Cyber experts have warned against paying the ransom, claiming that any kind of payment will further incentivise hackers into using any personal information obtained by the hack to blackmail victims into making additional payments. Experts also note that it will take months before the full extent of the damage can be accurately assessed. The secret nature of cyber operations means the effects of the attack may only be detected long after the initial attack.
As ransomware attacks continue to threaten our economy, and indeed our way of life, the government needs to take a hard look at how it plans to address this threat. The government has to review the legality of ransom payments to ensure that New Zealand dollars are not funding criminal activities.

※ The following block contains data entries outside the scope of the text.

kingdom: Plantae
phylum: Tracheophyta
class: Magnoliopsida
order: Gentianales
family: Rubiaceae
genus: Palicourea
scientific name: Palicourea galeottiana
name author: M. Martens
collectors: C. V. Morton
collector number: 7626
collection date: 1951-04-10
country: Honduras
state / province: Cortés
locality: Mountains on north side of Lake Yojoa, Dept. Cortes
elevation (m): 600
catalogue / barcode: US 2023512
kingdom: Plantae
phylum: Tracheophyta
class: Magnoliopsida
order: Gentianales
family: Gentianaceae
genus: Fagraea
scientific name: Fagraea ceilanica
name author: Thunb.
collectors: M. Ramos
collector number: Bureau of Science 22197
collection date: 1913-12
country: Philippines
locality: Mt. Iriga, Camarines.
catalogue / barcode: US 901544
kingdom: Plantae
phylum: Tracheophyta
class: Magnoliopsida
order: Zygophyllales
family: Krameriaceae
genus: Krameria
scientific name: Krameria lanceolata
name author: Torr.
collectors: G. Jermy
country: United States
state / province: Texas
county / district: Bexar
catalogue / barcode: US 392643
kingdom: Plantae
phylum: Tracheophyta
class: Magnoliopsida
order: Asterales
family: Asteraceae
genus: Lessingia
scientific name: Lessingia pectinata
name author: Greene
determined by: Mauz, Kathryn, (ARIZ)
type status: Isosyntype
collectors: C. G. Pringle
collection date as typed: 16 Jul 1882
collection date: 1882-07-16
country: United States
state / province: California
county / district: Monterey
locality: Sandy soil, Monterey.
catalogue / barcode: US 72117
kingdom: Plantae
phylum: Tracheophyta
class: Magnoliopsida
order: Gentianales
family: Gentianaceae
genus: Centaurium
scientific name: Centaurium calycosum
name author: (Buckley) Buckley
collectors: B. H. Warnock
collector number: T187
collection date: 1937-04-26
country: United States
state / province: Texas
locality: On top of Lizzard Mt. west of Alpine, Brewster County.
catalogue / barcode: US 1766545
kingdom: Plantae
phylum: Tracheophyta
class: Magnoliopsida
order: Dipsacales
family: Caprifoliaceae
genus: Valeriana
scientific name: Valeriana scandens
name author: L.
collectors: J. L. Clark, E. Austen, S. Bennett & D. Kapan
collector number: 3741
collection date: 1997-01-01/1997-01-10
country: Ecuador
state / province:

Ideally, the government should make any kind of payment illegal, but even in doing so, may not prevent companies from paying the ransom in secret. Making the ransom payments illegal will only prevent companies from reporting these attacks in order to avoid the negative publicity as well as the financial implications of not paying up.
In the meantime, our best defence against ransomware attacks is cyber hygiene. We need to invest in cybersecurity – measures such as regularly backing up our data, turning on multi-factor authentication and updating our software serve to strengthen our systems against cyberattacks.